Campaign “Cardinal Sins”
With so many moving parts, there are plenty of opportunities to make mistakes while launching a campaign. Campaign development and management takes a very disciplined team and focused approach to marketing. Here are a few mistakes from which to learn:
Not telling Sales. This is the big one. How many times have marketers been so focused on media planning, collateral, demand generation and other activities aimed at the end-customer that they forget to tell Sales what’s going on? The last thing you want is to hit the customer target then lose them to an uninformed Sales force.
Telling channel partners before direct sales or field marketing. If you have a multi-channel distribution system make sure all channel’s involved in the campaign are informed at the same time. And definitely make sure your marketing brethren in the field can support your campaign with the sales team.
No call to action. This mistake is usually picked out in a rigid campaign review process. Sometimes marketers spend so much time on creative concepts, positioning the brand, or explaining the product or service but don’t tell the customer the next step. Should they go to a website for the latest offers? Should they visit a retailer? Where is the retailer? And how long does the offer last?
No training. Training may not be the classic marketing responsibility but, for the sake of a successful campaign, marketers better make sure it’s in place for sales channels, field marketing, customer service teams, and other front-line employees. This issue is closely related to “not telling sales.” The more complex the product, solution, offer or process is the more vital training becomes.

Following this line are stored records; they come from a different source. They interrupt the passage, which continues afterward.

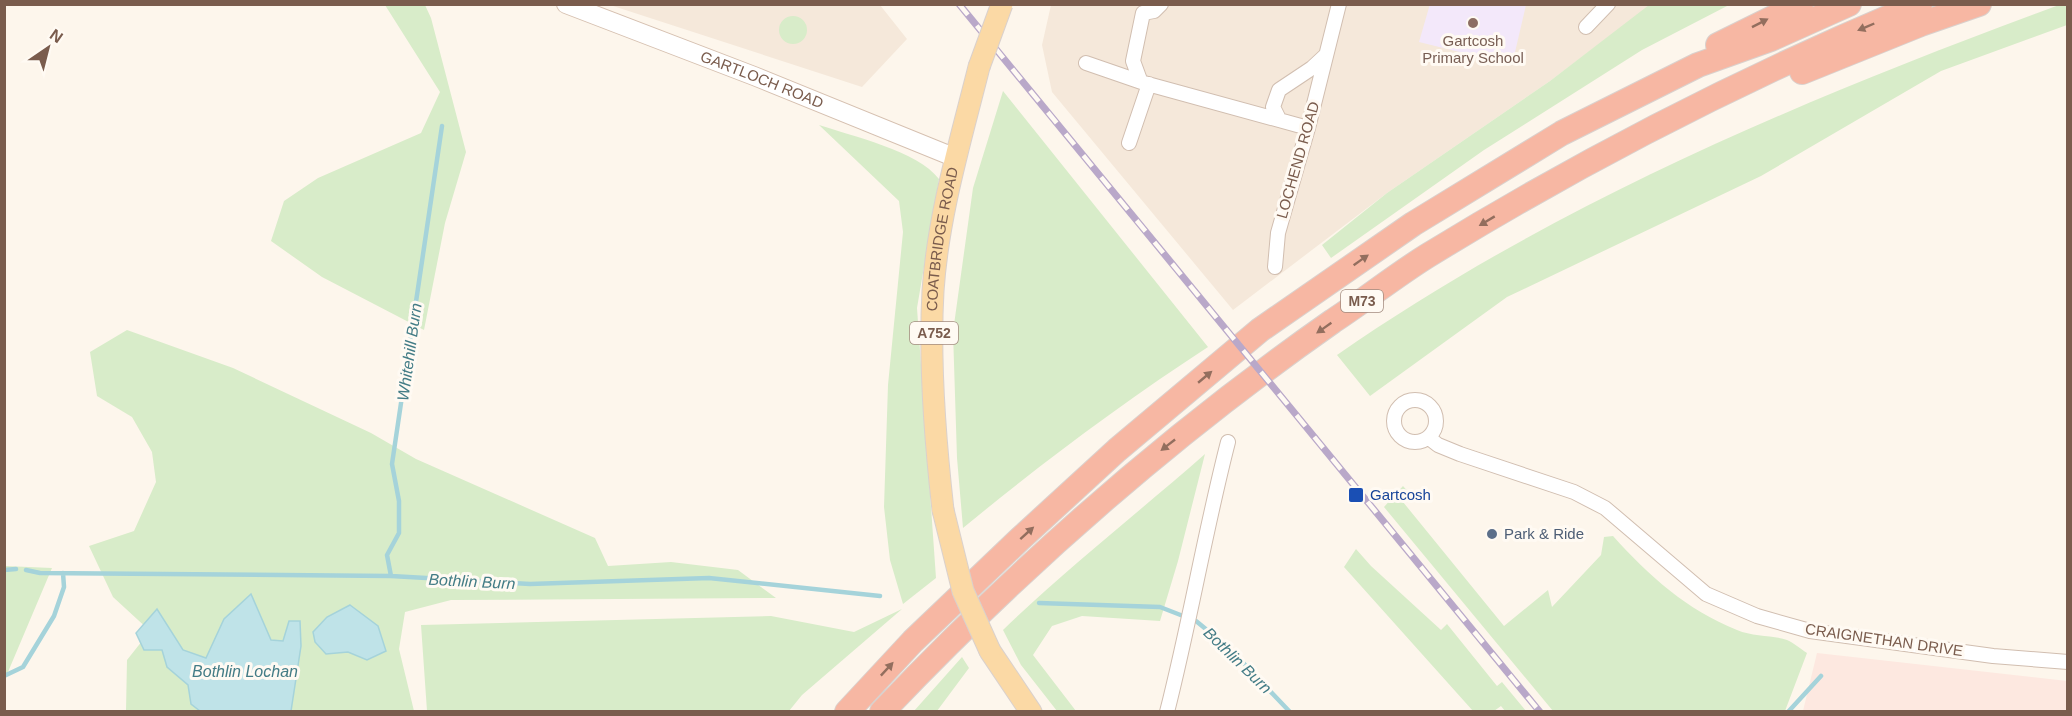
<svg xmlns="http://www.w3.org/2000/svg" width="2072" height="716" viewBox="0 0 2072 716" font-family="Helvetica,sans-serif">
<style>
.residential{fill:#f5e8da}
.commercial{fill:#fde8e0}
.education{fill:#f3e8fa}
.green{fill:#d8ecc9}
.water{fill:#bfe3e8;stroke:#a5d3da;stroke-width:1.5}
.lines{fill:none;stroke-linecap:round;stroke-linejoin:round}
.stream{stroke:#a5d3da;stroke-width:4.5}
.street-casing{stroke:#d1beb0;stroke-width:16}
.secondary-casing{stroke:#d6c0b0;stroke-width:20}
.primary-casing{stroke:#dad1cd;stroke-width:23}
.highway-casing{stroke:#dad1cd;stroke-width:26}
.street{stroke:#fff;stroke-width:14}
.secondary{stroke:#fff;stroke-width:18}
.primary{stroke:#fbd9a5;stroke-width:21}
.highway{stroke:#f7b7a3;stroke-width:24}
.rail-casing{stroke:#b9a8c9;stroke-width:7}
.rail{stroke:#fffaf3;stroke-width:4.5;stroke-dasharray:14;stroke-linecap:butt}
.primary-bridge-casing{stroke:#dad1cd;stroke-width:23;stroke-linecap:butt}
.primary-bridge{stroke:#fbd9a5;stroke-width:21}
.oneway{fill:#936e5e}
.education-dot{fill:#8d6e63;stroke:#fffaf3;stroke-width:2}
.transit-dot{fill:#1a4fb4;stroke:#fffaf3;stroke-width:2}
.service-dot{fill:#5c6f8a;stroke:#fffaf3;stroke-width:2}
.labels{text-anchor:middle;stroke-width:6;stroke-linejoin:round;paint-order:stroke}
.shield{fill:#fffaf3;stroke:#a28b7f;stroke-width:1.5}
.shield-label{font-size:14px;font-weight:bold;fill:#7a5c4d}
.education-label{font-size:15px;fill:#785e54;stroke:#fffaf3}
.street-label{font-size:15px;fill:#7a5c4d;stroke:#fffaf3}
.transit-label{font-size:15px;fill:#164399;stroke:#fffaf3;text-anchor:start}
.service-label{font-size:15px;fill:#4e5e75;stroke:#fffaf3;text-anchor:start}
.water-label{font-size:16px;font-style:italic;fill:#437c86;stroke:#fffaf3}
</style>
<rect width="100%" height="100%" fill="#fdf6ec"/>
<path class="residential" d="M610,5H880L907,39L862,87Z
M1051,5H1651L1550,81L1387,193L1233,310L1052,92L1042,45Z"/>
<path class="commercial" d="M1817,653L2067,681V711H1803Z"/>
<path class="education" d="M1430,4L1526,5L1512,65L1419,42Z"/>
<path class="green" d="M385,5H425L431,18L466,152L445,223L424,330L322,277L271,241L284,201L318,178L421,133L440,92Z
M1649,5H1729L1642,50L1484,150L1331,258L1322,245L1387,193L1550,81Z
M2059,5H2067V25L1941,71L1761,176L1507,297L1370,396L1337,355C1557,202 1809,97 2059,5Z
M779 30a14 14 0 1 1 28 0a14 14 0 1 1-28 0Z
M1003,91L1208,347C1122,403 1042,463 963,528L957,458L953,332L973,188Z
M819,125C852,136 918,151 939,179L917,308L936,578L903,604L890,560L884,507L888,385L903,232L899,201Z
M127,330L233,368L371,433L416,459L595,538L608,566L671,562L738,570L776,598L451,600L405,612L399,649L414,711H126L127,660L150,631L113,597L89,546L134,531L156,482L152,452L132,417L97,396L90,352Z
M1205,454L1178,561L1160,621L1082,616L1052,626L1033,655L1076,711H1057L1021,665L1003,630C1067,568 1138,513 1205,454Z
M1403,486L1411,495L1403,502L1504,626L1548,590L1552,607L1601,555L1604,537L1613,536C1649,576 1687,610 1737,630C1753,637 1774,635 1787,640C1794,643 1801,649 1807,653L1785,711H1553L1384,507Z
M1356,549L1371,566L1441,630L1447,624L1497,686L1502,682L1526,711H1505L1501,706L1494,711H1473L1344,567Z
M5,566L52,568L5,679L4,566Z
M902,609L802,695L789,711H427L421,625L771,616L854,632Z
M962,657L969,668L937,711H914Z"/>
<path class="water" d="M251,594L271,640L283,641L289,621H300L301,646L291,711H200L191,704L188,685L167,667L162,650H144L136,633L157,609L183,650L206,658L224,619Z
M350,605L378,626L386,651L367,660L348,652L326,654L315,642L313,632L327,617Z"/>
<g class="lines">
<path class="stream" d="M4,570L16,569
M26,570L40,573L391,576L530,584L709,578L880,596
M391,576L387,555L399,533V501L392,464L442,126
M1039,603L1160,607L1196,621L1229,648L1290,712
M4,676L23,667L54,616L64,587L63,573
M1788,712L1821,676"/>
<g class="street-casing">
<path id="street" d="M1143,13L1154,11L1161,4
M1586,27L1608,4
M1086,63L1144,83L1308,128
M1140,80L1133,61L1143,13
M1279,119L1273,107L1279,90L1312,68L1326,55
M1129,143L1149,84
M1275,267L1278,233L1308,128L1339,4
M1394 421a21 21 0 1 1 42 0a21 21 0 1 1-42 0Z
M1429,438L1438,445L1460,454L1574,492L1605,508L1706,594L1757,616L1810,631L1993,656L2068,662
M1167,712C1190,622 1205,531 1228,442"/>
</g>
<g class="secondary-casing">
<g id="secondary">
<path id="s1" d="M566,4L754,76L956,158"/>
</g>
</g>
<g class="primary-casing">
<g id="primary">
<path id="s2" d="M943,510C935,439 929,361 933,291C938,215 961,139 979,67"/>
<path d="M990,651L1031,712"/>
</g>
</g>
<g class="highway-casing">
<path id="highway" d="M1718,45L1801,4
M1802,72L1921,24L1979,4
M847,712L913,641L1020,539L1117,450L1260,330L1413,224L1562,133L1698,65L1771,39L1849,4
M882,712C1020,567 1170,435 1333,321C1365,300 1395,276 1427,256C1585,159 1749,75 1920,4"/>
</g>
<use href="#street" class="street"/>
<use href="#secondary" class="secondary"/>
<use href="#primary" class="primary"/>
<use href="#highway" class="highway"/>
<g class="rail-casing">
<path id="rail" d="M959,4L1540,712"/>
</g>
<use href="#rail" class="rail"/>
<g class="primary-bridge-casing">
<path id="primary-bridge" d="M979,67L1002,4
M943,510L963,591L990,651"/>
</g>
<use href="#primary-bridge" class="primary-bridge"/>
</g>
<defs><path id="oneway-solid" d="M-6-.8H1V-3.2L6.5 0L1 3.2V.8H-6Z" transform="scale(1.5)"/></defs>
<g class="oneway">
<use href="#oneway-solid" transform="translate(1760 23) rotate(-27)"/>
<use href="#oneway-solid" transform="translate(1866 27) rotate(157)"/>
<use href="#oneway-solid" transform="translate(1487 221) rotate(149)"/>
<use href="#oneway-solid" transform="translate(1361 260) rotate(-35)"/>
<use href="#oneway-solid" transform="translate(1324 328) rotate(145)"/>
<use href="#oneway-solid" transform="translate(1205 377) rotate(-40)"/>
<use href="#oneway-solid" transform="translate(1168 445) rotate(142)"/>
<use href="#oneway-solid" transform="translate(1027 533) rotate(-42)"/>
<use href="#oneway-solid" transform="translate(887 669) rotate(-47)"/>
</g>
<circle class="education-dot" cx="1473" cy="23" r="6"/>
<rect class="transit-dot" x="1348" y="487" width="16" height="16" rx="3"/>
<circle class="service-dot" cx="1492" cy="534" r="6"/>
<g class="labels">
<g class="shield">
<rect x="1341" y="290" width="42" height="22" rx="4.5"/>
<rect x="910" y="322" width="48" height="22" rx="4.5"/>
</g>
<g class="shield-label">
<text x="1362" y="306">M73</text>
<text x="934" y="338">A752</text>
</g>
<g class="education-label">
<text x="1473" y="46">Gartcosh<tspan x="1473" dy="17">Primary School</tspan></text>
</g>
<g class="street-label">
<text dy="5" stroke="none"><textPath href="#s1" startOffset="210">GARTLOCH ROAD</textPath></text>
<text transform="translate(1298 160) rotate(-74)" y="5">LOCHEND ROAD</text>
<text dy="5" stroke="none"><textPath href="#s2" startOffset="272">COATBRIDGE ROAD</textPath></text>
<text transform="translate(1884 640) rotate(8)" y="5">CRAIGNETHAN DRIVE</text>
</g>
<g class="transit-label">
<text x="1370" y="500">Gartcosh</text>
</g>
<g class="service-label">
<text x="1504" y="539">Park &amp; Ride</text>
</g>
<g class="water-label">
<text transform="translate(409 352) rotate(-82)" y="6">Whitehill Burn</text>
<text transform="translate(472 581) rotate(3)" y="6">Bothlin Burn</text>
<text transform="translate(1238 660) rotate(44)" y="6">Bothlin Burn</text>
<text x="245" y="677">Bothlin Lochan</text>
</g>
</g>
<rect width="2072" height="716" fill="none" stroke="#7a5c4d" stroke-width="12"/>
<g transform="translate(48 48) rotate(35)" stroke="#fffaf3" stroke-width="4.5" paint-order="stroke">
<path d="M0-4.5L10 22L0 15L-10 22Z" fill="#7a5c4d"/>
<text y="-9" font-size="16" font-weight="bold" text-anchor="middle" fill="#7a5c4d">N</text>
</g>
</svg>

Bad timing between air cover and demand generation.Essentially, this is integrated marketing communications. Dropping media too far in advance of direct marketing tactics will cause a break in your messaging to your target and you’ll lose the customer. On the other hand, dropping demand generation tactics well in advance of media will lessen the effectiveness of direct marketing. The timing between marketing communications tactics depends mostly on the sales cycle and the customer’s typical decision-making process.
Inconsistent message. Make sure to carry out the “theme” of your campaign throughout the campaign stack. Most savvy marketers ensure that their message is consistent in print, online, broadcast and other air cover. But we often overlook linkages across the campaign stack. For example: Don’t launch a campaign touting the energy efficiency of your high-tech solution then offer a Hummer as a contest give-away to drive lead generation.
Conclusion
Creating a campaign is a structured, disciplined process with specific deliverables, milestones, key gating factors, and cross functional team participation. The campaign process must be a consistent, flexible, concise, and pragmatic approach to ensure top line revenue growth with direct ties to corporate strategy and objectives. Successful campaigns have all the elements of the “Campaign Stack.” And it doesn’t matter how big or small the budget is – in fact, the smaller the budget the more vital the stack becomes, very few marketers can afford to throw money away.